YOUR TASK: Exact copy, pictures excluded: reproduce every record below.

GIVEN ENTRIES:
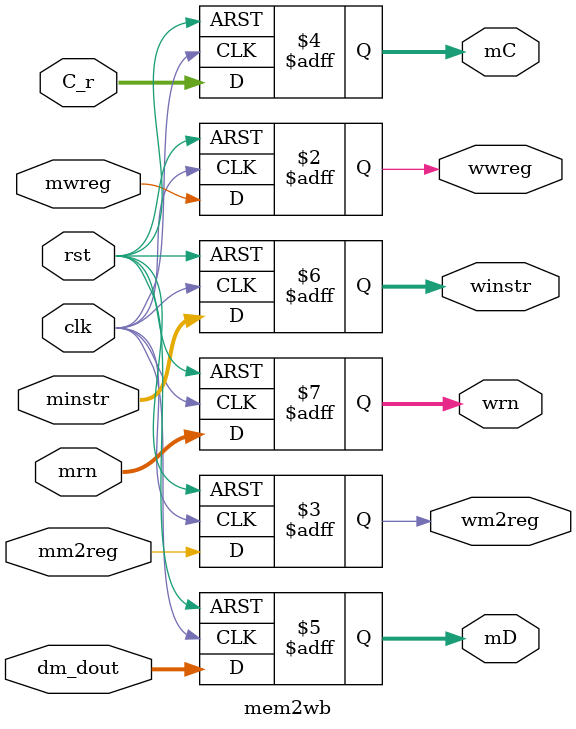
<source format=v>
module mem2wb(clk, rst, mwreg, mm2reg, dm_dout, C_r, mrn, minstr,
  wwreg, wm2reg, mD, mC, winstr, wrn);
  input clk;
  input rst;
  input mwreg, mm2reg;
  input [31:0] C_r, dm_dout;
  input [31:0] minstr;
  input [4:0]  mrn;
  output wwreg, wm2reg;
  output [31:0] mC, mD;
  output [31:0] winstr;
  output [4:0]  wrn;
  reg wwreg, wm2reg;
  reg [31:0] mC, mD;
  reg [31:0] winstr;
  reg [4:0]  wrn;
  
  always @ (posedge clk or posedge rst) begin
    if(rst) begin
      wwreg <= 0;
      wm2reg <= 0;
      mC <= 0;
      mD <= 0;
      winstr <= 0;
      wrn <= 0;
    end
  else begin
      wwreg <= mwreg;
      wm2reg <= mm2reg;
      mC <= C_r;
      mD <= dm_dout;
      winstr <= minstr;
      wrn <= mrn;
    end
  end
endmodule

</source>
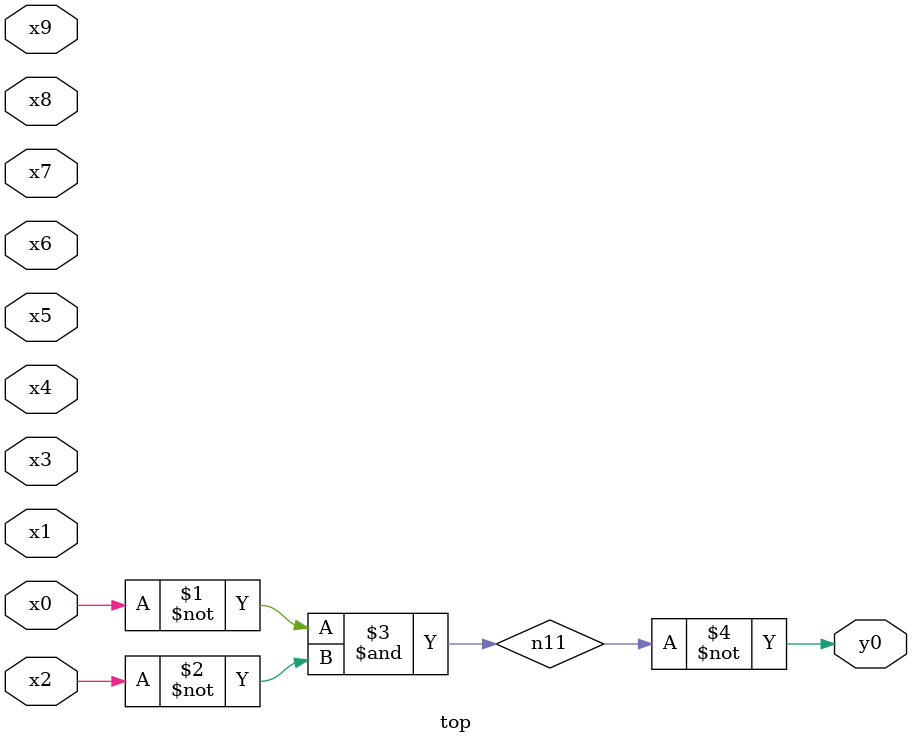
<source format=v>
module top( x0 , x1 , x2 , x3 , x4 , x5 , x6 , x7 , x8 , x9 , y0 );
  input x0 , x1 , x2 , x3 , x4 , x5 , x6 , x7 , x8 , x9 ;
  output y0 ;
  wire n11 ;
  assign n11 = ~x0 & ~x2 ;
  assign y0 = ~n11 ;
endmodule

</source>
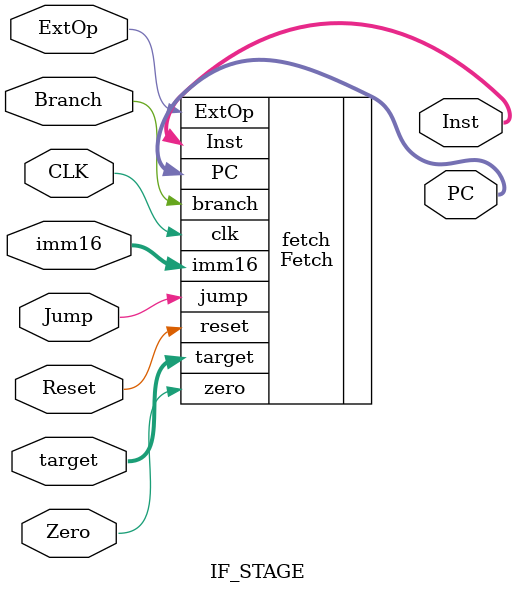
<source format=v>
`timescale 1ns / 1ps
module IF_STAGE(
	CLK, 
	Reset, 
	imm16, 
	Jump, 
	Branch, 
	Zero, 
	target, 
	ExtOp, 
	Inst, 
	PC
);
input CLK, Reset, Jump, Branch, Zero, ExtOp;
input [25:0] target;
input [15:0] imm16;
output [31:0] Inst,PC;
Fetch fetch (
	.clk(CLK), 
	.reset(Reset), 
	.branch(Branch), 
	.zero(Zero), 
	.jump(Jump), 
	.target(target), 
	.imm16(imm16),
	.ExtOp(ExtOp), 
	.Inst(Inst),
	.PC(PC)
);
endmodule

</source>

WRITTEN SOLUTION:
<source format=v>
module mem2wb(clk, rst, mwreg, mm2reg, dm_dout, C_r, mrn, minstr,
  wwreg, wm2reg, mD, mC, winstr, wrn);
  input clk;
  input rst;
  input mwreg, mm2reg;
  input [31:0] C_r, dm_dout;
  input [31:0] minstr;
  input [4:0]  mrn;
  output wwreg, wm2reg;
  output [31:0] mC, mD;
  output [31:0] winstr;
  output [4:0]  wrn;
  reg wwreg, wm2reg;
  reg [31:0] mC, mD;
  reg [31:0] winstr;
  reg [4:0]  wrn;
  
  always @ (posedge clk or posedge rst) begin
    if(rst) begin
      wwreg <= 0;
      wm2reg <= 0;
      mC <= 0;
      mD <= 0;
      winstr <= 0;
      wrn <= 0;
    end
  else begin
      wwreg <= mwreg;
      wm2reg <= mm2reg;
      mC <= C_r;
      mD <= dm_dout;
      winstr <= minstr;
      wrn <= mrn;
    end
  end
endmodule

</source>
<source format=v>
module top( x0 , x1 , x2 , x3 , x4 , x5 , x6 , x7 , x8 , x9 , y0 );
  input x0 , x1 , x2 , x3 , x4 , x5 , x6 , x7 , x8 , x9 ;
  output y0 ;
  wire n11 ;
  assign n11 = ~x0 & ~x2 ;
  assign y0 = ~n11 ;
endmodule

</source>
<source format=v>
`timescale 1ns / 1ps
module IF_STAGE(
	CLK, 
	Reset, 
	imm16, 
	Jump, 
	Branch, 
	Zero, 
	target, 
	ExtOp, 
	Inst, 
	PC
);
input CLK, Reset, Jump, Branch, Zero, ExtOp;
input [25:0] target;
input [15:0] imm16;
output [31:0] Inst,PC;
Fetch fetch (
	.clk(CLK), 
	.reset(Reset), 
	.branch(Branch), 
	.zero(Zero), 
	.jump(Jump), 
	.target(target), 
	.imm16(imm16),
	.ExtOp(ExtOp), 
	.Inst(Inst),
	.PC(PC)
);
endmodule

</source>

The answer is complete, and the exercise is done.